About Me

My husband and I have been blessed with two children.  After traveling the world for four years as an Army Nurse (including South Korea and Hawaii), we unexpectedly settled in the heart of rural Georgia.  It’s been quite a shock, but I’m starting to enjoy the small-town environment.

I was blessed to be raised in a Christian family.  At the age of 6, I’ve been told that I prayed the “sinner’s prayer” asking Jesus to forgive me and come into my life.  However, I don’t remember this.  When I was 12, I found myself praying this “sinner’s prayer” nearly every hour, feeling that I simply wasn’t good enough for God to truly forgive me.  Each time I prayed, I doubted.  “What if God didn’t hear me?  What if I didn’t say it exactly right?”  While on a youth retreat with a new church, my doubts spilled over into embarrassed tears in front of my new friends.  Then someone took my hands and cupped them upward, saying, “Karen, God’s forgiveness is a gift – all you have to do is reach out and accept it.”  In that moment, I knew that God’s love and forgiveness were not earned, merely received.  The pressure of having to be perfect started to melt away.  Since then, I have been certain of my standing with God – not at all because of my own efforts but because of the effort of God’s perfect Son Jesus on my behalf.

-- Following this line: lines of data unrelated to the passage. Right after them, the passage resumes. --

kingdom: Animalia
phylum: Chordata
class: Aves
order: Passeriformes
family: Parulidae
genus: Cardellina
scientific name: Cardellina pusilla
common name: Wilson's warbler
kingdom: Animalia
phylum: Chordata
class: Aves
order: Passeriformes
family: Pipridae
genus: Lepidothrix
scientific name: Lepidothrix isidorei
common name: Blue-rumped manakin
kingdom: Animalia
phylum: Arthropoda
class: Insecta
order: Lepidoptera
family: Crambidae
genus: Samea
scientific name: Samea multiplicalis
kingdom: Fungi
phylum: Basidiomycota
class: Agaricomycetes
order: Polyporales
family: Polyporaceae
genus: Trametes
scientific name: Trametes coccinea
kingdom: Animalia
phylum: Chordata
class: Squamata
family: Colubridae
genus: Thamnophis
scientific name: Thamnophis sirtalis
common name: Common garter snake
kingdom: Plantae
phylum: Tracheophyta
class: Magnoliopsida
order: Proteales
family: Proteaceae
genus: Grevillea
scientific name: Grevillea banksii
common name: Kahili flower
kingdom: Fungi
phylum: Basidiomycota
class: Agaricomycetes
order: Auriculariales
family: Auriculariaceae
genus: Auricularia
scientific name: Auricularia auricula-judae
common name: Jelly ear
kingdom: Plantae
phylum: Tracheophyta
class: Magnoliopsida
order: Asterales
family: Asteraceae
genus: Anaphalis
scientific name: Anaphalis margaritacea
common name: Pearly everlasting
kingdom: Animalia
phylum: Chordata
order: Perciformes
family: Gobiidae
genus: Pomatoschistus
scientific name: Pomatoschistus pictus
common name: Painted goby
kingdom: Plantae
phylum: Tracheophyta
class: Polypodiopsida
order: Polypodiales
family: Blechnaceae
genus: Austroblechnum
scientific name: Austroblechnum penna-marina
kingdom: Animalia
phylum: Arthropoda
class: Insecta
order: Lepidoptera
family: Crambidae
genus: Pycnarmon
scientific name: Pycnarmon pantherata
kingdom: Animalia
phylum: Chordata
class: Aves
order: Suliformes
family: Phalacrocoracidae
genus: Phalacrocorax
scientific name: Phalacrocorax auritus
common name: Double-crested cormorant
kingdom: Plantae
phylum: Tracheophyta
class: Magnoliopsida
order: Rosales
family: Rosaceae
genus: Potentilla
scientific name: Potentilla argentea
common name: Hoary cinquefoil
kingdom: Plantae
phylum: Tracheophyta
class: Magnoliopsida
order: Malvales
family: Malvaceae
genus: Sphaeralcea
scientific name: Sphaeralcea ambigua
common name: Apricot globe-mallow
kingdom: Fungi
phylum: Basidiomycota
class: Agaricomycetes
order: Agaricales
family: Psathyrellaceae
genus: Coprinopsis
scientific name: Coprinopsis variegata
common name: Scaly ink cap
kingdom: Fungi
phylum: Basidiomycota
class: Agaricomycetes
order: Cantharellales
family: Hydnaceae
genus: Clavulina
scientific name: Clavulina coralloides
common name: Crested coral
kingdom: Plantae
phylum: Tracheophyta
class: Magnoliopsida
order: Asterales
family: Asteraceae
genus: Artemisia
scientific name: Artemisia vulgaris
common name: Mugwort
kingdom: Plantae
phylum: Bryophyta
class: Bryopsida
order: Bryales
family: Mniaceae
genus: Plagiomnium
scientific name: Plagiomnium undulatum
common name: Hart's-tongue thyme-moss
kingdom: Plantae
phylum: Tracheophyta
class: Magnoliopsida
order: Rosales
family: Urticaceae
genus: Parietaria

I try to let God lead my life – like everyone else, it’s an up and down thing.  There are seasons of closeness to God, and seasons of dryness.  I give Him full control in some areas while holding tightly to the steering wheel in others. I hope you enjoy traveling with me through the many bumps, turns, and hidden joys that life inevitably brings – with the goal of daily letting God have His way more and more.